+++ DATA SUPPLIED +++
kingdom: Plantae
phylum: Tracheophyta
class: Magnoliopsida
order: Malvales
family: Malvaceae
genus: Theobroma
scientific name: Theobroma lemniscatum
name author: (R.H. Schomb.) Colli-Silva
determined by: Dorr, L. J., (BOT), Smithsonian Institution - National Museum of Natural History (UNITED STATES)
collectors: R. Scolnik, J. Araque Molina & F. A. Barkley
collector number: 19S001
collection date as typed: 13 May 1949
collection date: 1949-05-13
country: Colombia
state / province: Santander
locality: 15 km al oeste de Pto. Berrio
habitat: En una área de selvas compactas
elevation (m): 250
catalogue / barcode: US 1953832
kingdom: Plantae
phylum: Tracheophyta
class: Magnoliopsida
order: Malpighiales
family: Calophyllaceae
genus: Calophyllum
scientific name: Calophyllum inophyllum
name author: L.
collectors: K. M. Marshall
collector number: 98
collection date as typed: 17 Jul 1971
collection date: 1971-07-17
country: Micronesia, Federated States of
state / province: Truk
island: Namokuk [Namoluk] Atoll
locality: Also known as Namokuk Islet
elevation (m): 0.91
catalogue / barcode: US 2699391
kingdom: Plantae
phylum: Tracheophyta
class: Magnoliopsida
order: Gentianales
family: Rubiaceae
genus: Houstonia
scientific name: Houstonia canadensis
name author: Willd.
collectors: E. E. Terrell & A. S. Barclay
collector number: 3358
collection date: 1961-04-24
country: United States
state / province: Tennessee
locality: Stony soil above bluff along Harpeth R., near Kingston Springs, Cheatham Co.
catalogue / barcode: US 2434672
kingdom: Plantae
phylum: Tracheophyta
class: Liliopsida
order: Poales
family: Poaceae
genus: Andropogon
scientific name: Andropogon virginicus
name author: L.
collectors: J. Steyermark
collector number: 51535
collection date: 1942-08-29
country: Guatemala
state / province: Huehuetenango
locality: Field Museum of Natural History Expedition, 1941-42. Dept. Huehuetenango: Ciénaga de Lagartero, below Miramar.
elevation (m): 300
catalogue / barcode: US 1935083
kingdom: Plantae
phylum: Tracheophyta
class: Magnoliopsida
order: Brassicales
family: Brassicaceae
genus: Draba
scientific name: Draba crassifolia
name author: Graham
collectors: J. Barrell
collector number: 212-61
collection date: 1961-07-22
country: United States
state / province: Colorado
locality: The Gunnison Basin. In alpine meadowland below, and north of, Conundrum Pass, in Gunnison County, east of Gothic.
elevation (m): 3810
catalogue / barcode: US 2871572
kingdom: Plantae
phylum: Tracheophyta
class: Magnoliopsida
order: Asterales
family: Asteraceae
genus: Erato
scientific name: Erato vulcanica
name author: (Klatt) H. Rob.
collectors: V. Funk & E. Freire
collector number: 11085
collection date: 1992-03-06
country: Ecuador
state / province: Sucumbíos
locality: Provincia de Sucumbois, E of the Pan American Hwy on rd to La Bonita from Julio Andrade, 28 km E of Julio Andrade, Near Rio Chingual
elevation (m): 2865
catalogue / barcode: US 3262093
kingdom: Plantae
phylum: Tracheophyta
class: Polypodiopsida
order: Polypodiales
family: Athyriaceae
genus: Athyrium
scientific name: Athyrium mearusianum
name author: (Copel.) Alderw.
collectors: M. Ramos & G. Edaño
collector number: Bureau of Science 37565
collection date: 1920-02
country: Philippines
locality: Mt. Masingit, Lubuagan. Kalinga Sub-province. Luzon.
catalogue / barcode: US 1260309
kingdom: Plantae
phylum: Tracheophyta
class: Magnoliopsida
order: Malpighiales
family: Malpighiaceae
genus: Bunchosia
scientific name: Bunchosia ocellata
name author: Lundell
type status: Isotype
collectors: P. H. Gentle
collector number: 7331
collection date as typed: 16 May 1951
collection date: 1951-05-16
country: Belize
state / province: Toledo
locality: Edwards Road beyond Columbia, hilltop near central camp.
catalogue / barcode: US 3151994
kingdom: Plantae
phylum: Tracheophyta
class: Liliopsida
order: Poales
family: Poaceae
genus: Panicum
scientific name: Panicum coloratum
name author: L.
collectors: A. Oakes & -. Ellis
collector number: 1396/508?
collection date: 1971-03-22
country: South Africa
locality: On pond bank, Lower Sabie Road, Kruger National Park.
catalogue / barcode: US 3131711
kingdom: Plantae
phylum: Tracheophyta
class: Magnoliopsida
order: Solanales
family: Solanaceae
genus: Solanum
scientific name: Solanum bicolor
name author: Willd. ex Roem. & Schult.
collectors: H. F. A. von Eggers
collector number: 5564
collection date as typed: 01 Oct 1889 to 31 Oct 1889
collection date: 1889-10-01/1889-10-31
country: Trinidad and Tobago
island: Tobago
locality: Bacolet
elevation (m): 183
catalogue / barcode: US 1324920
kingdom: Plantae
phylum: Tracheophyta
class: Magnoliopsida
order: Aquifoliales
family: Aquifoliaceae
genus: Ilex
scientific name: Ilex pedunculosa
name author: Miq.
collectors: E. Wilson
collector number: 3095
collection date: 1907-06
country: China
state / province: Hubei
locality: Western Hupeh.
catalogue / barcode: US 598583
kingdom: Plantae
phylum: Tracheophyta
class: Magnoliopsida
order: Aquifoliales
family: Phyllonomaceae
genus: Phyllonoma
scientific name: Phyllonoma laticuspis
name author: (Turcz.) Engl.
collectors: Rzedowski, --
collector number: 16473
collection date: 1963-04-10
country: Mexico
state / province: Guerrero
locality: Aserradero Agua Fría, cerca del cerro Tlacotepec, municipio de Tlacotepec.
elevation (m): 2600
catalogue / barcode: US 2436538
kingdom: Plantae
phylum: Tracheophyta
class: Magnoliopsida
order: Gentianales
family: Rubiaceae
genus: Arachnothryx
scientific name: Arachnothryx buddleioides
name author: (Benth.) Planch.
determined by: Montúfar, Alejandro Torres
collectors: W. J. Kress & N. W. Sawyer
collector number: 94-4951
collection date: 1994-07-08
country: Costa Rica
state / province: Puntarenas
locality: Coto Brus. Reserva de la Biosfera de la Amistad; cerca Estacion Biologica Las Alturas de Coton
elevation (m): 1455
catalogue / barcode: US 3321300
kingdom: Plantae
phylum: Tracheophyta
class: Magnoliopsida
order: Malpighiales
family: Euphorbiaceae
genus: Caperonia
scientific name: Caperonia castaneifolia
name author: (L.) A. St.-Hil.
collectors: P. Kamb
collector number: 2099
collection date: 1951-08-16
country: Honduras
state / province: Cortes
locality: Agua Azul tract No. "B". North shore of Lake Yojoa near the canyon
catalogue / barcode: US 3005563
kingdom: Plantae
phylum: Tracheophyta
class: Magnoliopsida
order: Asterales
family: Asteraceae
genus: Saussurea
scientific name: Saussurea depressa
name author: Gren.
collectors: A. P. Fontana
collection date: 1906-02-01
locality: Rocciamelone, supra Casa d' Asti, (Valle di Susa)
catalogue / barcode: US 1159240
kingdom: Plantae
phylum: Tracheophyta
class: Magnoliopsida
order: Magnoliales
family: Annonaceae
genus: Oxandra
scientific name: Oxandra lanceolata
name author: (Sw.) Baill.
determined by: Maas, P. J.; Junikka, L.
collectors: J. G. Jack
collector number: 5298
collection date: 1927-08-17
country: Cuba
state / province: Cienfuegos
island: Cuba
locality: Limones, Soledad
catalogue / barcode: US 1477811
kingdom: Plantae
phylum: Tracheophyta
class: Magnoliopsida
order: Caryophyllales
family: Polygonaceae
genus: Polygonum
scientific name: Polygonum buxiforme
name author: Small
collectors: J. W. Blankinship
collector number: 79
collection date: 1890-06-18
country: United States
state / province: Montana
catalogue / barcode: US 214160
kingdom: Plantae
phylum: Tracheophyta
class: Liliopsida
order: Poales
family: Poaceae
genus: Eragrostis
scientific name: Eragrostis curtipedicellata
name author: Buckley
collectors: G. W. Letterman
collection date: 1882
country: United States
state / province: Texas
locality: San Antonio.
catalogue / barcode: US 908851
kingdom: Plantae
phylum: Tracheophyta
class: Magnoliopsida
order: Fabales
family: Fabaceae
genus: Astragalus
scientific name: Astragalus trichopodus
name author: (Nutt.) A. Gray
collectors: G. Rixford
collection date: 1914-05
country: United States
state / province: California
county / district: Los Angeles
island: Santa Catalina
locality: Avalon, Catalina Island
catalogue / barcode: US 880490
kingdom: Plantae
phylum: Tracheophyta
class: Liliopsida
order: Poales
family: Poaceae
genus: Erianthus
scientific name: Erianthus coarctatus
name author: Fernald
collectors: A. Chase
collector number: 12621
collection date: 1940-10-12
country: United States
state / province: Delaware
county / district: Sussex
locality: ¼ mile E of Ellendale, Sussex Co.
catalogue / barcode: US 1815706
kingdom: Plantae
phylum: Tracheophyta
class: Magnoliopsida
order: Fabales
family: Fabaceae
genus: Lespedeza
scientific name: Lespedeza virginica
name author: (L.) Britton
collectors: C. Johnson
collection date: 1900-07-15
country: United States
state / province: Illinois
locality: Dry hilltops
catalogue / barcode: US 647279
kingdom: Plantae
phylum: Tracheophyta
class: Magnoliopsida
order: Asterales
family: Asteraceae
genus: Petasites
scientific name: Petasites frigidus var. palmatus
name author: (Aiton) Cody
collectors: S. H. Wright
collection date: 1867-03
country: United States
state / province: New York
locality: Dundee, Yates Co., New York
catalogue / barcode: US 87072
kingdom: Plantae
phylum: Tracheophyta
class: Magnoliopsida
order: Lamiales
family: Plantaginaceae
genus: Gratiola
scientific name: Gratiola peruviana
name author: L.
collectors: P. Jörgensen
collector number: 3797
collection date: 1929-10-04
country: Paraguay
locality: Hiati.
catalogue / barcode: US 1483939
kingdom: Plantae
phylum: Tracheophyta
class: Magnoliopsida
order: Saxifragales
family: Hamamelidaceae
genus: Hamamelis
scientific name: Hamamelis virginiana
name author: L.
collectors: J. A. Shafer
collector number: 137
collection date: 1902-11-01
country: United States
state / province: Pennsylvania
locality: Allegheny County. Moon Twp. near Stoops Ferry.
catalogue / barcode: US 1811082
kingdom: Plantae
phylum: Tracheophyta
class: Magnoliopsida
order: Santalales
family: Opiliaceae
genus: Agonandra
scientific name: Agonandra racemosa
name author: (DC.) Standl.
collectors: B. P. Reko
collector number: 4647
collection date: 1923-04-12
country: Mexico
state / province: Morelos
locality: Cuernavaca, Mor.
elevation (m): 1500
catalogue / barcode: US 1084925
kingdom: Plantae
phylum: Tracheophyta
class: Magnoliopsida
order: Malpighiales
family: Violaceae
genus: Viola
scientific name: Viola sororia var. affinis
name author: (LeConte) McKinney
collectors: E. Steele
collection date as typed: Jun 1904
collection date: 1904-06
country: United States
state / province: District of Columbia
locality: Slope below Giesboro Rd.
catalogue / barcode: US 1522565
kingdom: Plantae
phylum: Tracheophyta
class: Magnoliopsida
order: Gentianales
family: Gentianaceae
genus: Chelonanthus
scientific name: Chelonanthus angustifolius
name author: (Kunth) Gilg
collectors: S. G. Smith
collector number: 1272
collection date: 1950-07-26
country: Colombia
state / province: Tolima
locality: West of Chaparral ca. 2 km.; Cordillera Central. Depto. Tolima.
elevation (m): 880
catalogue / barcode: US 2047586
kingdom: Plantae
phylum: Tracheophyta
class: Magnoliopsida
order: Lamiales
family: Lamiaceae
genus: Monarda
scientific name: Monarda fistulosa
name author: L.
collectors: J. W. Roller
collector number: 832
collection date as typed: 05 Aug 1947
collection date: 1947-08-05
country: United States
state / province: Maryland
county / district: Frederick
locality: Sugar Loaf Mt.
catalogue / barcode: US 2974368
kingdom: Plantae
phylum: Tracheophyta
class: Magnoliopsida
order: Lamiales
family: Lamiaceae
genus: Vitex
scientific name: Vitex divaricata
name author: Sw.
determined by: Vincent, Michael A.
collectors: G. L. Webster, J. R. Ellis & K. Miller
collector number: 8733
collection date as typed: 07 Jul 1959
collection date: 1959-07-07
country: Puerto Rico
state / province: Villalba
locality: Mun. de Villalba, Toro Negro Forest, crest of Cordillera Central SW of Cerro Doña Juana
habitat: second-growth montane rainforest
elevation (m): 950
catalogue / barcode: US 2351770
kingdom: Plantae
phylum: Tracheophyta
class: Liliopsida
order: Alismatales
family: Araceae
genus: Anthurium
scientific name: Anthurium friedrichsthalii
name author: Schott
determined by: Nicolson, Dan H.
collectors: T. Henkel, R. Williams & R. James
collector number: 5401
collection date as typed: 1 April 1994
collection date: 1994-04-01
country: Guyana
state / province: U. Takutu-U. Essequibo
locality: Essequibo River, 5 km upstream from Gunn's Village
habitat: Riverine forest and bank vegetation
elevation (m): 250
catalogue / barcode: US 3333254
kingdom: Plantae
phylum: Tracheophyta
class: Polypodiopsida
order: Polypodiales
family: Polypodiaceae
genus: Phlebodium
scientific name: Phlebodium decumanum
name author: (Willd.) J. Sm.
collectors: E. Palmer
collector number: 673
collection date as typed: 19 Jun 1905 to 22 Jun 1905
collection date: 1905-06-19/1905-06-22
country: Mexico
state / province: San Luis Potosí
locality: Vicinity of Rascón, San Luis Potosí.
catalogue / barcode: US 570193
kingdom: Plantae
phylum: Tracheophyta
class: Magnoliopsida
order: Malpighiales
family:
+++
§ **TASK DIRECTIONS**: Lay out the lines of the records from the line containing "type status: Isotype" through the line containing "scientific name: Panicum coloratum" as a JSON list of strings, one string per line, omitting blank lines.

§ **RIGHT ANSWER**:
[
  "type status: Isotype",
  "collectors: P. H. Gentle",
  "collector number: 7331",
  "collection date as typed: 16 May 1951",
  "collection date: 1951-05-16",
  "country: Belize",
  "state / province: Toledo",
  "locality: Edwards Road beyond Columbia, hilltop near central camp.",
  "catalogue / barcode: US 3151994",
  "kingdom: Plantae",
  "phylum: Tracheophyta",
  "class: Liliopsida",
  "order: Poales",
  "family: Poaceae",
  "genus: Panicum",
  "scientific name: Panicum coloratum"
]